#### Set of tasks
- A) In the post about fearing a doctor visit, how old does the writer say they are now?
- B) Pick up the post about fearing a doctor visit where it stops, and keep going in the same voice.

#### Passage for review
_ _ _ _ _
I don't want to go to work tomorrow or leave my house. I don't want to be humiliated and made fun of. i'm so tired of dealing with this... I just want to have a normal happy healthy life
I want to see a doctor for this yet I don't know how to go about that, I never saw a dr in high school besides mandatory physicals when I was 16. im 21 now. I could have lots of things wrong with me and I am honestly scared to death to see a dr about my issues (which isn't just this...this one is just effecting me in extreme because i cant even communicate with people). I have worked up the courage several times to try to get a dr and call the hospital as I do have health insurance, yet everytime I call no one is there to help me they say call back later give a diff. number etc.
I feel so alone in this world.
i saw two guys last year and i'm pretty sure the first one "dumped" me because of this. he used to say stuff like "we should shower together" "i was at lush they have really nice things, ill get you some next time i go!" etc.
the second guy would ask me if i have hygienic problems, i got offended right away had a blank stare, would say, what? then he would pretend he didn't ask. and then sometimes he would indirectly say that i smell SOOOOOOOOOOOOOOOOOOOOOOOOOOO bad.
im glad nothing progressed with either of those guys though. but it just reflects any other future relationships....if i ever have any again.
_ _ _ _ _
#### Supplied material
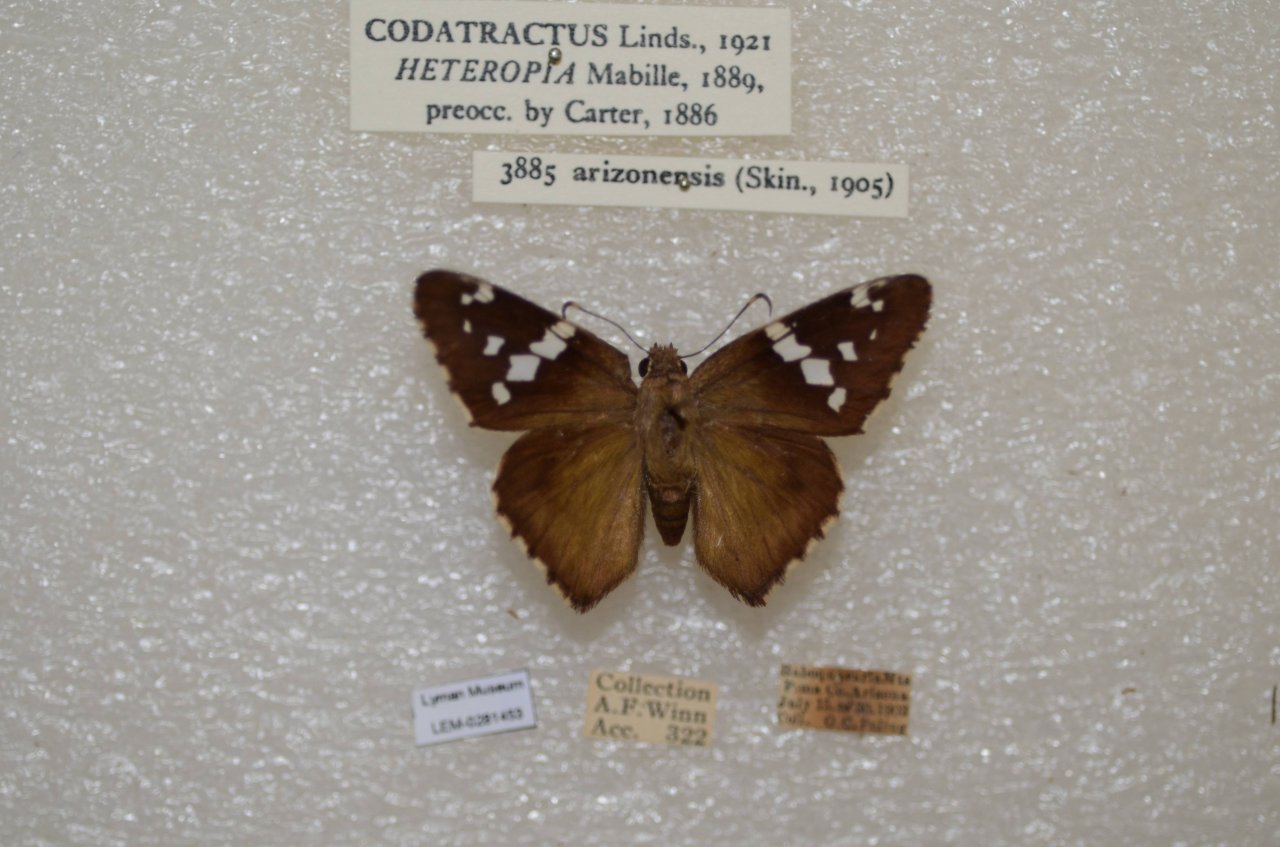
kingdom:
_ _ _ _ _
#### Task-by-task results
- A) 21

- B)
i avoid seeing friends and meeting people because i don't want them to know of my problem. maybe i dont smell all the time. i dont even know. i never smell anything bad anymore unless, like i said, i am at home for 2 days straight and skip wearing deo. my roommates last year would constantly say it smells really bad, and they saw me shower 1-2xs daily for long periods of time, i think they eventually felt bad for saying it smlled because one time one of them went into the kitchen and said "what is that smell" it was the first time i said "what smell? what does it smell like?" because i usually don't even answer with stuff like that, not knowing how to respond. another roommate was walking through and said "did you just make kkale? it smells like kale?" yet he was probably talking about me... (ps last year i did not wear deodorant, it's weird because now i own more deodorant than an avg person will in her life, yet for the past 3 years i stopped using it entirely)
I am coming here because I am not living with this problem anymore. I want to get rid of it. I want to see a doctor, I want to do every thing I possibly can to fix my life.